As mentioned previously, the high rate of change and jurisdiction of data distributed around the world can bring significant challenges. Good IT governance means considering the regulations for data, as well as changes happening within the clouds.
For most of the workloads we move to the cloud, we must deal with the changes that the vendor is making to the cloud environment on a continuing basis. This is not necessarily a bad thing, but it introduces some challenges that many companies and organizations are not prepared for. In the on-prem environments changes are introduced under our complete control, the same is not the case in cloud environments. Cloud customers must implement a process whereby they keep track of the changes introduced by cloud vendor(s) and decide on their impact on the cloud workload or in cases where the vendor is introducing a new feature, decide whether to implement this feature.

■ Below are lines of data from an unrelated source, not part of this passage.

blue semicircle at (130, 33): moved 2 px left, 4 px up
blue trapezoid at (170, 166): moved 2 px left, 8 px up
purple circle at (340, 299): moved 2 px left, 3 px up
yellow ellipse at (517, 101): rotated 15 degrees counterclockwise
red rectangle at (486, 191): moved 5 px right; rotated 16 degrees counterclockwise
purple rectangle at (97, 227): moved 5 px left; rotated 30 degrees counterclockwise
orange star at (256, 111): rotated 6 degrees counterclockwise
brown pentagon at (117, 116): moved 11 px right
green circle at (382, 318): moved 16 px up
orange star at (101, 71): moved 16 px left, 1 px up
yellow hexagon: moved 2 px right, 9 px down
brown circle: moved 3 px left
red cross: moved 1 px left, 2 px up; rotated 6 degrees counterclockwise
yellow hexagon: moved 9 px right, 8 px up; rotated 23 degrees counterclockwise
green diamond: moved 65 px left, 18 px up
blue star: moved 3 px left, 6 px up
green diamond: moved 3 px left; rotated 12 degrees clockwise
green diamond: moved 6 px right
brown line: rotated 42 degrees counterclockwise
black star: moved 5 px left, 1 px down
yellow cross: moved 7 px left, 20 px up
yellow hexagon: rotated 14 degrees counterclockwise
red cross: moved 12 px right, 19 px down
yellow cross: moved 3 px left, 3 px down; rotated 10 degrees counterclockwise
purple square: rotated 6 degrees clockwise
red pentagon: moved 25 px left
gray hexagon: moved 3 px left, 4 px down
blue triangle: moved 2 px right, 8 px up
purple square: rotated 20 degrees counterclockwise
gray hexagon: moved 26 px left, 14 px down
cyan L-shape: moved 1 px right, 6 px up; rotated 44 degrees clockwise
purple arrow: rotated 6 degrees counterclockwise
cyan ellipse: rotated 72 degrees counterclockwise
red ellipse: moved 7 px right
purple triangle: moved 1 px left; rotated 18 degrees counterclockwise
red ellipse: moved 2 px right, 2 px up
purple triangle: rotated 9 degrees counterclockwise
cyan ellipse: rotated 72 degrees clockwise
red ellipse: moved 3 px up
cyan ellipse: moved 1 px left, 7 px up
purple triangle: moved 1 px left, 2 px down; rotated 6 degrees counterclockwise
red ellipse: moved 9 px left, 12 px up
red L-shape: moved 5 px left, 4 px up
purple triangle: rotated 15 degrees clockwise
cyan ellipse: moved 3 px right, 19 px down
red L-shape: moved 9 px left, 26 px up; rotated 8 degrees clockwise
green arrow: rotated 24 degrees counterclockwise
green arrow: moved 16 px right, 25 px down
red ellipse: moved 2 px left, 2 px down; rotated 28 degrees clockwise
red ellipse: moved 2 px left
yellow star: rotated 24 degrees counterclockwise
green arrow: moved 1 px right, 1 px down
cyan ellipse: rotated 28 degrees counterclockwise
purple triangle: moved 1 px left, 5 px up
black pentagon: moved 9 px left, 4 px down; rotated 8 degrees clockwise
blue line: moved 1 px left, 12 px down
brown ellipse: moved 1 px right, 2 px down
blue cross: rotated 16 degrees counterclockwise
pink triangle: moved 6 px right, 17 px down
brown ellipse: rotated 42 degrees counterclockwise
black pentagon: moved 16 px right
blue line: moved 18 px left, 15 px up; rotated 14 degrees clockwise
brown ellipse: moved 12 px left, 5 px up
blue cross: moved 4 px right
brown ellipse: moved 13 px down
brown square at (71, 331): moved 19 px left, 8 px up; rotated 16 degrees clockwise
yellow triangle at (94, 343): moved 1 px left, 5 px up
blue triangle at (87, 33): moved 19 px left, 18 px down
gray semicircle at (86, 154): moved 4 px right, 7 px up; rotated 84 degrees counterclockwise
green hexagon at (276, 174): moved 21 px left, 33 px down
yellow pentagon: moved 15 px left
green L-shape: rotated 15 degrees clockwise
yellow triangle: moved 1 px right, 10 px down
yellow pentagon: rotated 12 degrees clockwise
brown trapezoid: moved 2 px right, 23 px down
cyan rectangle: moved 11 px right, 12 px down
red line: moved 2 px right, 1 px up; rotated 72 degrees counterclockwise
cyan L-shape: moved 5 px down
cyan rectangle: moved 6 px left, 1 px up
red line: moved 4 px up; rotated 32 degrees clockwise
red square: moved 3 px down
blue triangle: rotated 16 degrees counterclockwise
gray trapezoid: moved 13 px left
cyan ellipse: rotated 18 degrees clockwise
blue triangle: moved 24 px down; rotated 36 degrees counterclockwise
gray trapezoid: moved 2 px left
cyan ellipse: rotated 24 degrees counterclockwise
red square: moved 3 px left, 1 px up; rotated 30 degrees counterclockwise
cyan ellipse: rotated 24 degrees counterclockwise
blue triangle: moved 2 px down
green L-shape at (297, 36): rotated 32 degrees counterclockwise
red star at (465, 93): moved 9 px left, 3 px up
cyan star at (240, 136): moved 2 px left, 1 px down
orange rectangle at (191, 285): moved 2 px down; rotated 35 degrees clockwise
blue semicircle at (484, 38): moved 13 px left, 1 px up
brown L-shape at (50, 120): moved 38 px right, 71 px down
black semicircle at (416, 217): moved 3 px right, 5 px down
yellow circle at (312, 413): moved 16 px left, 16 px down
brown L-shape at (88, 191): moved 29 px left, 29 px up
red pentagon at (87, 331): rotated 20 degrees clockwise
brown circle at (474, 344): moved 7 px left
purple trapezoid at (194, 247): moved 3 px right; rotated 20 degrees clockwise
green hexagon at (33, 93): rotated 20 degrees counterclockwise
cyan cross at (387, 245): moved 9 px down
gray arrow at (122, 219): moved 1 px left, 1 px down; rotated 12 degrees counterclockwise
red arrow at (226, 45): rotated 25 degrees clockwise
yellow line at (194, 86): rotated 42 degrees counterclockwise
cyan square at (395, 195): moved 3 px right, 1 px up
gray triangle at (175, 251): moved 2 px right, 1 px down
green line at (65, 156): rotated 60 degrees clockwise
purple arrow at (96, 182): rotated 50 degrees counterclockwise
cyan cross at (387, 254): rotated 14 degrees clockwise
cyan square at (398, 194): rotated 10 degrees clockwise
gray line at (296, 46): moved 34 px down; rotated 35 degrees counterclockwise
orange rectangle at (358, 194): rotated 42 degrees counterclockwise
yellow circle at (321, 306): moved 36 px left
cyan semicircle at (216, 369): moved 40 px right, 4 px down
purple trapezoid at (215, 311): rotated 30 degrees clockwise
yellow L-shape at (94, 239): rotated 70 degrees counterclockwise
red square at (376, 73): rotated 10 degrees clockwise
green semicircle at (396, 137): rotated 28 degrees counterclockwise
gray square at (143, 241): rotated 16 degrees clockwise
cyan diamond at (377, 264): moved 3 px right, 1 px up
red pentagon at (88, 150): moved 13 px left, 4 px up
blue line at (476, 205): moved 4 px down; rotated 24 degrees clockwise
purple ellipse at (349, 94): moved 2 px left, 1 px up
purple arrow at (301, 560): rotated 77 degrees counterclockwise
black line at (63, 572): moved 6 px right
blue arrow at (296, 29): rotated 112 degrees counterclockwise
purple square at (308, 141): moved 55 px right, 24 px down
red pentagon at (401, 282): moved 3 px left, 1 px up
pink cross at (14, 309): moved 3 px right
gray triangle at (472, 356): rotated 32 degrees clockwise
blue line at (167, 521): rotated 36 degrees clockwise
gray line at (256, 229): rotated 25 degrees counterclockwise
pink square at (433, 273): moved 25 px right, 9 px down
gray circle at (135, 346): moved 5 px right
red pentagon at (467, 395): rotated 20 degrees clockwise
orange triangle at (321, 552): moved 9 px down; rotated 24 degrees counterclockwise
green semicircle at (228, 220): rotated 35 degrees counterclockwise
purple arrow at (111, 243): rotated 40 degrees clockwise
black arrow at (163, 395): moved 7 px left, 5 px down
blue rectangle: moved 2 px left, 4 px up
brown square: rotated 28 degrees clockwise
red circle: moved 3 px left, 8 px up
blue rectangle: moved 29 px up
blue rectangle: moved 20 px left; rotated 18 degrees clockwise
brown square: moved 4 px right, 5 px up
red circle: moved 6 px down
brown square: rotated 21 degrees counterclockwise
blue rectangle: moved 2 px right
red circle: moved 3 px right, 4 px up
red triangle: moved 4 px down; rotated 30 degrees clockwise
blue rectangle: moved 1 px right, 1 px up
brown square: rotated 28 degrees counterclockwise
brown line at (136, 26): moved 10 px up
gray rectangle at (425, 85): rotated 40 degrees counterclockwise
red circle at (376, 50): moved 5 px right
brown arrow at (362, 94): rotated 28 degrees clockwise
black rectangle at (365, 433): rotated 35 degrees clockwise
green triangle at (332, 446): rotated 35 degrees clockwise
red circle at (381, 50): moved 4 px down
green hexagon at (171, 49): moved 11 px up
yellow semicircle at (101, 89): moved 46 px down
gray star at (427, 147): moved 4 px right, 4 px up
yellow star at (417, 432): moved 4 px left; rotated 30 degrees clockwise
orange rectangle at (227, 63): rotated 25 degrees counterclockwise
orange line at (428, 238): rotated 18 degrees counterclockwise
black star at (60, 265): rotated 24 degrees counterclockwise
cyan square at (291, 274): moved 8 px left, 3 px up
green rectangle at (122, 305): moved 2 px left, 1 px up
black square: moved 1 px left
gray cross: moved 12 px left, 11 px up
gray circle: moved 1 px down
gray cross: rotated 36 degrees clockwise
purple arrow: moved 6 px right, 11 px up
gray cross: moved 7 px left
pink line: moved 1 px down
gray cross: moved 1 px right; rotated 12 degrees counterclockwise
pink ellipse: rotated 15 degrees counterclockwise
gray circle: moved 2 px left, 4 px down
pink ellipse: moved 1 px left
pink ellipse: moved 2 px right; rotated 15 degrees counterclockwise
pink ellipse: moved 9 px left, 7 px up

Without having good processes in place, to keep track of changes and their impact/applicability to cloud workloads, there is a very real risk of us suddenly breaking our cloud workloads or missing out on a great new feature.
With regards to the legislative challenges, by distributing our cloud workloads across the world we often face conflicting legislation. Some laws are similar, such as the EU GDPR implementations that California and Japan have adapted to their own legislative systems. Some countries, like my own, Denmark, have rules in place that stipulate that some kinds of information must be stored and processed within national borders. If there is a cloud datacenter from your chosen vendor within the national borders then this might be enough to comply with this regulation, but there is no guarantee.
As cybersecurity professionals, we likely have no interest in becoming part time legal advisors, but we must be able to understand some of the challenges with having a cloud infrastructure distributed around the world. My own experience tells me that keeping track of the legal issues with a distributed cloud infrastructure is a major challenge for most companies and organizations. One way of avoiding this is to limit deployments to geographical areas where the legal issues are known and managed already, but that might bring conflict with governments that require access to data and have different legal systems.
As of yet very little precedents have been developed for the legal issues surrounding the cloud, but the Schrems 2 is the beginning of a firmer foundation for companies and organizations to deal with the legal challenges of data storage and processing. I predict that we will see additional cases like the Schrems one in the coming years as the cloud becomes more widespread and ubiquitous.